The Nuthatch’s Nest
Meet me near the nuthatch’ nest,
for who shall know but you and I
just where this creeping creature built
her home away from prying eye?
Who else has listened to her call.
Who else has spotted, as they stood
absorbing the sweet solitude,
in that quiet clearing in the wood,
that flitting flash of peach and grey,
that darting streak, that fluting cry,
whose hearts rejoiced to spy her
momentary rest, but you and I?
Who else had tied, on trunks and branches,
squirrel-proofed tubes of wood and wire,
who mended, tended, debated, worried,
discussed and fussed, and moved them higher?

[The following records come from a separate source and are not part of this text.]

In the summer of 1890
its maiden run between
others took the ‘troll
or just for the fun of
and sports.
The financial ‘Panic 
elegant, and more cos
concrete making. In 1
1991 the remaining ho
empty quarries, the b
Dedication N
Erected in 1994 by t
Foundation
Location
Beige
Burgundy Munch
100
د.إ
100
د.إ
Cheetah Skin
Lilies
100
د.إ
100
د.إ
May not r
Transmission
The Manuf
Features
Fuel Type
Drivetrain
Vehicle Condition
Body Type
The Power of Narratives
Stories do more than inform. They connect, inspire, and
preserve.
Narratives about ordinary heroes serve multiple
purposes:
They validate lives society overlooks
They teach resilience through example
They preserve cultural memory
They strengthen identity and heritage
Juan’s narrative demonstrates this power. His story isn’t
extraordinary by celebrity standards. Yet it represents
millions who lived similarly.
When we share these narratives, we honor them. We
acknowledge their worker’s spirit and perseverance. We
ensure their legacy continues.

who else had trudged, with earnest wish,
with nuts in rucksacks, every week?
Who scrambled and scrabbled to keep them filled,
to tempt the searching nuthatch beak?
Who spotted, one day, as the leaves
blown by a breeze out off the way,
a hole in a trunk, and, as we watched,
an eye-stripe and a flash of grey.
Who watched to see, laboriously crafted,
from what was a jagged hole before,
with beakfuls of mud, on many trips
a perfectly circular front door?
Who but we wait, like anxious fathers,
helplessly hoping that all will be well
for those nuthatch eggs we hope have been laid,
for the first beak to break through the delicate shell.
A question for those who dare to assume
that we are in any way obsessed
with this elusive blue-grey bird-
Have you ever seen a nuthatch’ nest?